M23 go for Burundian troops in DRC clashes
Burundian troops in eastern Democratic Republic of Congo are getting roped into the murk of M23 rebels who accuse them of working with enemies.
The accusations arose this week in a statement by M23 who say Burundians are collaborating with armed groups that formed out of remnants of the genocidaires in Rwanda who had fled into the DRC after the end of the Genocide against the Tutsi in 1994.
The accusations revisit an age-old tale of how Rwandan and Burundian armed groups have operated inside DRC.
The M23 rebels had been fighting with the Congolese army — FARDC — as well as an allied self-defence group known as Wazalendo. But roping in Burundi means the East African Community Regional Force (EACRF to which Burundian troops now serve may be up for a challenge.
Read:M23 cede ground to Burundi troops
“The DRC government coalition forces including FARDC, FDLR, mercenaries, militias and Burundi national defence forces have used the areas handed over to EAC to intensify their attack against the civilian population, burning villages, targeted killings, looting and destruction of properties,”reads the M23 statement issued on Tuesday.
Lawrence Kanyuka, the M23 Spokesperson, added that “the M23 is greatly concerned about the implication of an EAC chair state and ICGLR state member Burundi in violation of the ceasefire, which implies a planned conspiracy.”
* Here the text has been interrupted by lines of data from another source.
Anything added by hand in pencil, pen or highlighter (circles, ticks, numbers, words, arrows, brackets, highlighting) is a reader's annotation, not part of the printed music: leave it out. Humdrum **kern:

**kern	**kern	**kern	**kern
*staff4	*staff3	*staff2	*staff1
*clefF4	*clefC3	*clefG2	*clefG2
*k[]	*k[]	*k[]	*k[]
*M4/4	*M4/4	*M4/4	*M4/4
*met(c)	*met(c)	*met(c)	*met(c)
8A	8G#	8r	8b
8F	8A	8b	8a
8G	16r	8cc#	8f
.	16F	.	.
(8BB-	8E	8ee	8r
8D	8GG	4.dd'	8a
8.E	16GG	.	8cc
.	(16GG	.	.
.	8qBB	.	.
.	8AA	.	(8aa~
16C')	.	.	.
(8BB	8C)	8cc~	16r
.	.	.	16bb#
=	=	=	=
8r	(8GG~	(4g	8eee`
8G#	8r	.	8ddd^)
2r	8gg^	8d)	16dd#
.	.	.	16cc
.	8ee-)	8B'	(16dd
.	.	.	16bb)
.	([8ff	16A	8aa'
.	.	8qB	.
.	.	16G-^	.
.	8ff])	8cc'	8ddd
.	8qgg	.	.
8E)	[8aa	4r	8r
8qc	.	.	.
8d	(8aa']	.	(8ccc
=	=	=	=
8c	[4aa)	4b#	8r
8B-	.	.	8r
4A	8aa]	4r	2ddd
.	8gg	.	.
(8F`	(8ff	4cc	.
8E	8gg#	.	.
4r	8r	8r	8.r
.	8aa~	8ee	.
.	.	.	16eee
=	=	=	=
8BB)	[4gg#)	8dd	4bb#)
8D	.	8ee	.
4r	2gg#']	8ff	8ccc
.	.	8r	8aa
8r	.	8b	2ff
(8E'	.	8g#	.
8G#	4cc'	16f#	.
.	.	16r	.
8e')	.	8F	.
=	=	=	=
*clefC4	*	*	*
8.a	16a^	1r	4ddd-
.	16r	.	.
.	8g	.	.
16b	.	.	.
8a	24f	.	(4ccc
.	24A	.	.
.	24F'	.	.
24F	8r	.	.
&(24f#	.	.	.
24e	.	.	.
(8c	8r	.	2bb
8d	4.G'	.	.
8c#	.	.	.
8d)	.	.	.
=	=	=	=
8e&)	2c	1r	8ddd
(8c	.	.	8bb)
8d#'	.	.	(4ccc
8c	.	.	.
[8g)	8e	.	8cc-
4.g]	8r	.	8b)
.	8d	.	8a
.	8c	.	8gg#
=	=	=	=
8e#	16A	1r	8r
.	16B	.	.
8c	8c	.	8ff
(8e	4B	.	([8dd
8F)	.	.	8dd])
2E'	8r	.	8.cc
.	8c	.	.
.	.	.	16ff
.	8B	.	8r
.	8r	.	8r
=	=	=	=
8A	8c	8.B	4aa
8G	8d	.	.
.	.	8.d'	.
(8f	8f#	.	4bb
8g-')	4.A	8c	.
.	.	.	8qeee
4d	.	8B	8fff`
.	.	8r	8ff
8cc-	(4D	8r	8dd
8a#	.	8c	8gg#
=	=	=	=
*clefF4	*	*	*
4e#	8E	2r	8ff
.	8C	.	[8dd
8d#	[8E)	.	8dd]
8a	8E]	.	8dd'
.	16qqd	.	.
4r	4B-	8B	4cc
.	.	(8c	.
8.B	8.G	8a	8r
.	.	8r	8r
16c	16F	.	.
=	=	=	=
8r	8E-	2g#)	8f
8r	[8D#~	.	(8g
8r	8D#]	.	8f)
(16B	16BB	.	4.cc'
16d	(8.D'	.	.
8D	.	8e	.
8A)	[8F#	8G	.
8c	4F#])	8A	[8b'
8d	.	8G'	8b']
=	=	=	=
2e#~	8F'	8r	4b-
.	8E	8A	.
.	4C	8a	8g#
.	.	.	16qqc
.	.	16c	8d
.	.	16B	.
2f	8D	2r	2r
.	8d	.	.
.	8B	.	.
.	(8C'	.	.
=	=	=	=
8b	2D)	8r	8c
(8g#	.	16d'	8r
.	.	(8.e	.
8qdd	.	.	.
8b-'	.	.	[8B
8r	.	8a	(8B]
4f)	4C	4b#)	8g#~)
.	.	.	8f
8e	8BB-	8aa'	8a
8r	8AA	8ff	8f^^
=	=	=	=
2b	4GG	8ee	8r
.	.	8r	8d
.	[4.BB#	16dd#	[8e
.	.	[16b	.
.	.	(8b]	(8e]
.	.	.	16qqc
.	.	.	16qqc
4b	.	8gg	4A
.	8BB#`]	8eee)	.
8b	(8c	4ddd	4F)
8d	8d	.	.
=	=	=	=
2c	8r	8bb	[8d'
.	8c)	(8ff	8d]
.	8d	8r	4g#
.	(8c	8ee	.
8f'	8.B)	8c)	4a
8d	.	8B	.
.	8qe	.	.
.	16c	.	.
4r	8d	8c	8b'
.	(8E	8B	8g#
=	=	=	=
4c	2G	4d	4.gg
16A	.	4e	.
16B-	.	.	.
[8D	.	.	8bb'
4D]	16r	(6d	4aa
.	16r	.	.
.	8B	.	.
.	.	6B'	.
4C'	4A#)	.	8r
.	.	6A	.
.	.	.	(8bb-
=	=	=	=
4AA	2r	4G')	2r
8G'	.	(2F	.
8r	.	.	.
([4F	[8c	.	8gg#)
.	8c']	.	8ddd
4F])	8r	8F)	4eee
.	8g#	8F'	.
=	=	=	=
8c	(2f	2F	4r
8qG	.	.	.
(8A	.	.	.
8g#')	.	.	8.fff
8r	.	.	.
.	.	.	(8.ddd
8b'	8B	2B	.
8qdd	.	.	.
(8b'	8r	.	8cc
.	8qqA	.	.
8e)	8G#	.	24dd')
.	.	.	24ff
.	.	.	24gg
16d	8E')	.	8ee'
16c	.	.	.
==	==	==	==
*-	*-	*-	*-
Burundi rejected the assertions saying: “These slanderous assertions are a serious insult to the professionalism with which our troops carry out their missions wherever they are deployed.
“The FDNB (Burundi National Defence Force unequivocally denies these malicious remarks made for ulterior motives. The Burundian military has never collaborated with any armed group and never intends to do so,” said Col Floribert Biyereke, spokesman for the Burundian army.
Read:EACRF denies M23 clashed with Burundi troops
He said the accusations were made by ill-intentioned people.
“Despite the efforts made by the Burundian troops in the DRC, it is deplorable that certain ill-intentioned people,are making unfounded accusations that the Burundian troops which are deployed in North Kivu are collaborating with armed groups, training them and offering them weapons.”
Eastern DRC has over 100 armed groups, some splinters of initial groups. But there are foreign fighters too. The FDLR (known in French as Forces democratiques de liberation du Rwanda for instance, is said to be an offshoot of Rwandan genocaidares. The M23 are of Rwandan ethnic communities in the DRC, which has been subject to perennial tensions between Rwanda and the DR Congo.
An earlier directive by regional leaders under the Luanda Process had agreed that all foreign fighters leave DRC and M23 surrender conquered territory in exchange for ceasefire and cantonment. Most of that has been violated. Kinshasa accuses Kigali of fomenting M23 violence while Kigali says DRC has refused to deal with the FDLR problem. Both sides deny charges levelled against them.
On Thursday November 9, the Burundian army spokesman issued a new statement claiming that the Burundian contingent had twice found itself in a conflict situation carrying supplies to Kitchanga and Mweso.